Red Hat Bugzilla – Bug 240765
Kernel lockup in mptscsih SCSI driver
Last modified: 2009-12-14 15:38:11 EST
Description of problem:
How reproducible: Always
Steps to Reproduce:
1. Boot the xen kernel on my system
2. Run some commands in GUI,GUI freezes. From now on the GUI isn't usable.
3. Log in to a text console (ctrl-alt-F3)
<the printouts hereafter are just noted by hand, there might be som errors.>
4. Watch a printout mptscsih: Attempting task abort
5. Wait a few seconds, see printout mptsci: task abort SUCCEEDED.
6. Xen kernel dumps, lots of lines, some looks lika a stack trace?!
7 Steps 4-7 repeats, with a few seconds delay.
8 A power cycle (nothing else) restores system.
This bug might be related to bug 208033; not sure t. It was not present
in the initial releases of FC6, but it has been with me for some time now (hoped
it would disappear without a bug report in a later release).
The non-xen kernel works just fine, and have been doing all the time.

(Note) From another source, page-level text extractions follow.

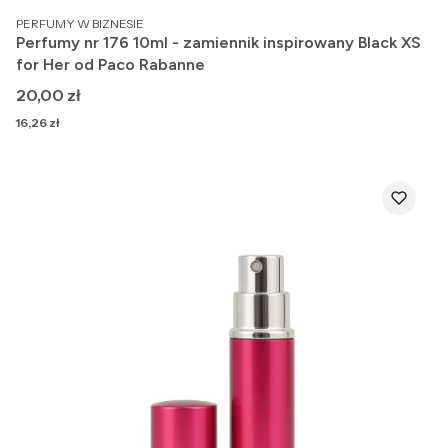
PRODUCENT
PERFUMY W BIZNESIE
Perfumy nr 176 10ml - zamiennik inspirowany Black XS
for Her od Paco Rabanne
Cena
20,00 zł
Cena
16,26 zł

Hw: SCSI card: LSI Logic 53C1030 Dual U320 (as reported by hwbrowser)
Mobo Asus M2n32 Ws Pro
Some additional info after reading 208333 once again:
- Decreasing the transfer speed does not help
- Nor does adding the mptscsih="width:0 factor:0x0A" option to the kernel.
# cat /proc/mpt/version
Fusion MPT base driver
Fusion MPT SPI host driver
[root@hemulen]# cat /proc/mpt/summary
ioc0: LSI53C1030, FwRev=01032700h, Ports=1, MaxQ=222, IRQ=11
ioc1: LSI53C1030, FwRev=01032700h, Ports=1, MaxQ=222, IRQ=10
Can you please try with the latest kernel-xen from updates-testing? There is a
fix in that which addresses an interrupt-handling bug which could easily result
in what you're seeing.
Writing this answer running the new kernel. So its at least better than the old
one. Coming back when I've tried a little more.
BTW, is there a GPG key for updates-testing? If so, where?
Now I've tested a little more, and I shouldn't have been so lucky a few minutes
No, the kernel is not stable. The first time I tested (and wrote previous
message) I was able to start a windows hvm guest ok. However, after a few
minutes the system locked up completely, totally dead and I had to reboot.
I have now restored the SCSI transfer speed to 320 Mbps. After doing the this,
the new kernel locked down more or less immediately after logging in. This time
it's not possible to start any text console - it's just dead.
Sorry not beeing able to provide anyh mer more precise info...'
Using the new kernel, do you get anything that looks like a stack trace or
Oops message on the console? If it is not being written to logs, a picture of
the screen would be useful.
There was absolutely nothing on the screen, it just frooze. I'll attach
Created attachment 156196 [details]
Excerpts from /var/log/messages
Excerpts while booting released kernel 2.6.20-1.2952-xen.fc6. Ends with a
Created attachment 156986 [details]
Resolved! Adding NOAPIC boot option to the xen kernel removes problem.
Notes: Not sure if bug should just be closed, or somehow sent to the
installation program. The root cause in my case was the grub.conf generated by
the kernel installation rpm which didn't copy the noapic option present in the
normal kernel boot line to the xen kernel boot line. Leaving bug open.
But of course, the real root cause is my limited brain.
change QA contact
This report targets FC6, which is now end-of-life.
Please re-test against Fedora 7 or later, and if the issue persists, open a new bug.